# ADGA membership or no?



## StaceyRosado (Oct 5, 2007)

right now I have AGS registered Nigerian Dwarf goats. I have 8 of them - 6 does and 2 bucks.

I have kept my herd AGS only for one particular reason. But I dont want to cloud your suggestions to me with it.

Can you give me the pros and cons for applying for membership to ADGA for my nigerians only herd? Thanks


----------



## SDK (Jun 26, 2008)

i haven't done it either stacey.. mainly because of funds and you have to send pedigrees..


----------



## TinyHoovesRanch (Jan 16, 2010)

I only have NDGA and AGS....its too much for 3 registries


----------



## KW Farms (Jun 21, 2008)

It might widen your prospective buyers having your herd double registered. I have an AGS and ADGA membership, but have yet to double register every single goat, although the majority are double registered. I personally like AGS better, but there are a lot more ADGA breeders in my area so I just figured I'd go with both. Also, if either shows pop up that you want to go to, you'll have both papers ready to go.


----------



## SDK (Jun 26, 2008)

ive shown tons of ADGA shows with AGS papers


----------



## TinyHoovesRanch (Jan 16, 2010)

REALLY???? you can do that??
THATS AWESOME


----------



## KW Farms (Jun 21, 2008)

Really? I didn't even realize that.


----------



## SDK (Jun 26, 2008)

its different in different areas..


----------



## StaceyRosado (Oct 5, 2007)

yes I have an AGS leg on Jitterbug from an ADGA show 

the thing is that the judge can refuse to sign the special papers you bring with you from AGS so that the win can be transfered. Its stupid and basically childish but they do sometimes refuse to sign them so that you paid all that money and effort and then no win is recorded. 
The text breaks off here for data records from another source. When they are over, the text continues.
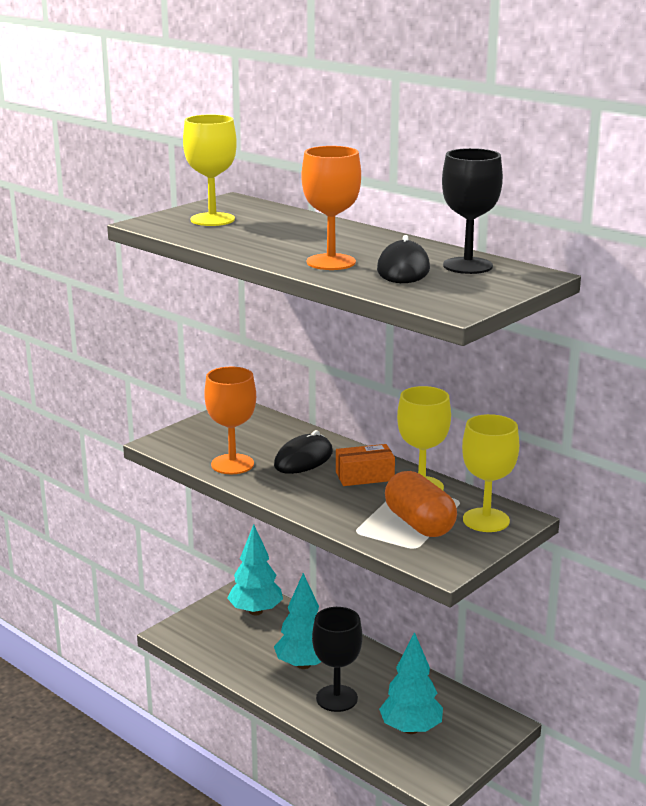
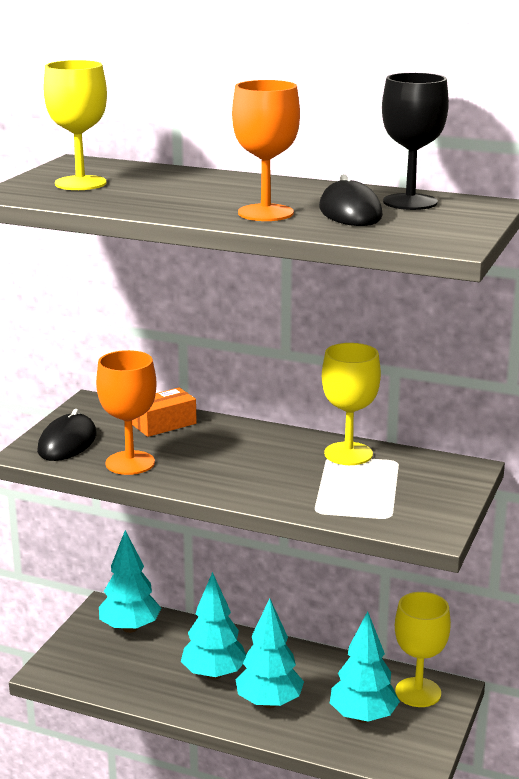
camera: 20 degrees left, 0 degrees up
black mouse [274,430,333,474] -> black mouse moved to [37,409,97,461]
black goblet [312,607,362,712] -> turquoise tree [235,598,304,708]
orange box [336,444,395,486] -> orange box moved to [132,387,197,437]
orange capsule [385,471,457,537] -> none
yellow goblet [462,414,519,532] -> yellow goblet moved to [395,592,451,707]

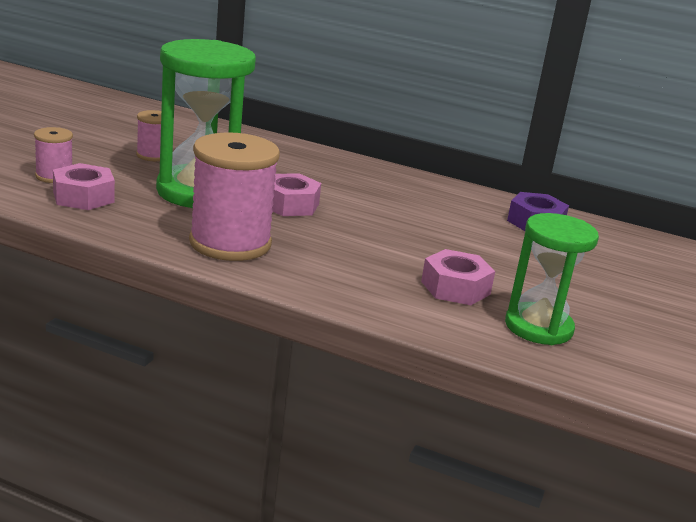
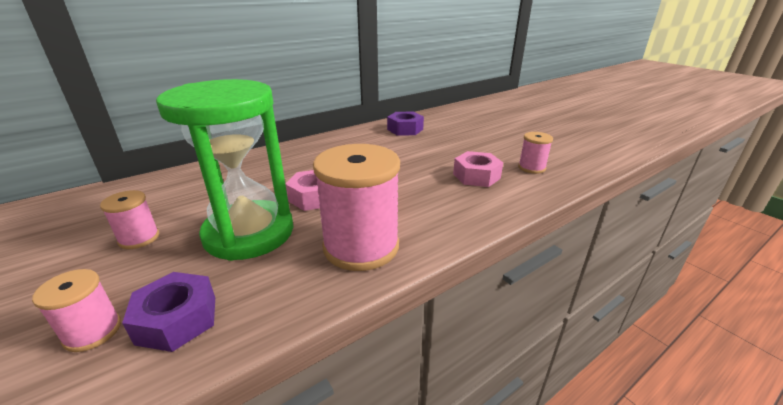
camera: 55 degrees left, 5 degrees up
pink nut [53,163,115,210] -> purple nut [122,272,215,352]
green hourglass [505,213,599,345] -> pink spool [518,132,553,174]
You pay 10.00 per win for the transfer plus the 1.00 for the papers for the show.


----------



## capriola-nd (Jul 6, 2008)

I prefer ADGA but like to support AGS as well - just decided to keep my membership current for both registries because I need to transfer Lilly and Magnolia's AGS papers. 

Let's see - ADGA has Linear Appraisal and for me, they have a lot faster service. A lot of people in our area only recognize or want ADGA registered animals. I had two ladies almost turn my goats down because they thought they were not ADGA registered/registerable. That's all I can think of now. . . I kind of like that their milk requirements are higher for earning stars. Makes for further improvement in the breed as a dairy animal. (think I have that right?)


----------



## StaceyRosado (Oct 5, 2007)

very few ADGA shows in my area and all ND are AGS registered here so we all do AGS shows. 

So it isnt like I am lacking in that area or hurting because they arent ADGA registered as of right now. 

Good info keep it coming


----------



## SDK (Jun 26, 2008)

the ADGA thing is catching on down here. but quite frankly i cannot afford to ship off all the papers to get it done for 3 registries.. they can be registered with ADGA, and i have apps, but i myself will not do it


----------



## StaceyRosado (Oct 5, 2007)

can I get an ADGA membership and then send the kids with ADGA applications without transferring their parents over to ADGA? 

with 6 does and 2 bucks I am not so sure I want to be going through the effort of transferring all that this year for sure. But if it I can get is so the kids can be registered ADGA might be a selling point for some people :shrug:

Still have my nagging issue I havent brought up so I am not convinced yet


----------



## pennylullabelle (Nov 22, 2009)

I decided the become an ADGA member because I really enjoy the "type" that has developed since the ADGA inception. The goats are not longer, more elongated, with more depth of body and better mammory systems. The "old style" goats developed by breeders who followed NDGA and AGS are nice animals, but there is an evolution of style that I am quite impressed with...

This general dairy/swiss character is encouraged with higher milk requirements and programs like LA. Of course, AGS supports dairy character and excellent mammary systems, but I feel it has increased since ADGA accepted NDs.

oh...and I know NDs are African, not Swiss! lol 

However, I maintain all 3 registries. It's not much work. Fill out a paper, copy a pedigree, send in the fee. For me this is an added benefit when I am buying a goat as well. I know I can always apply, but sure don't mind skipping the additional step. The bulk of the shows I am interested in attending are ADGA. The majority of breeders I admire on the West coast are ADGA members and participate in the shows around here. 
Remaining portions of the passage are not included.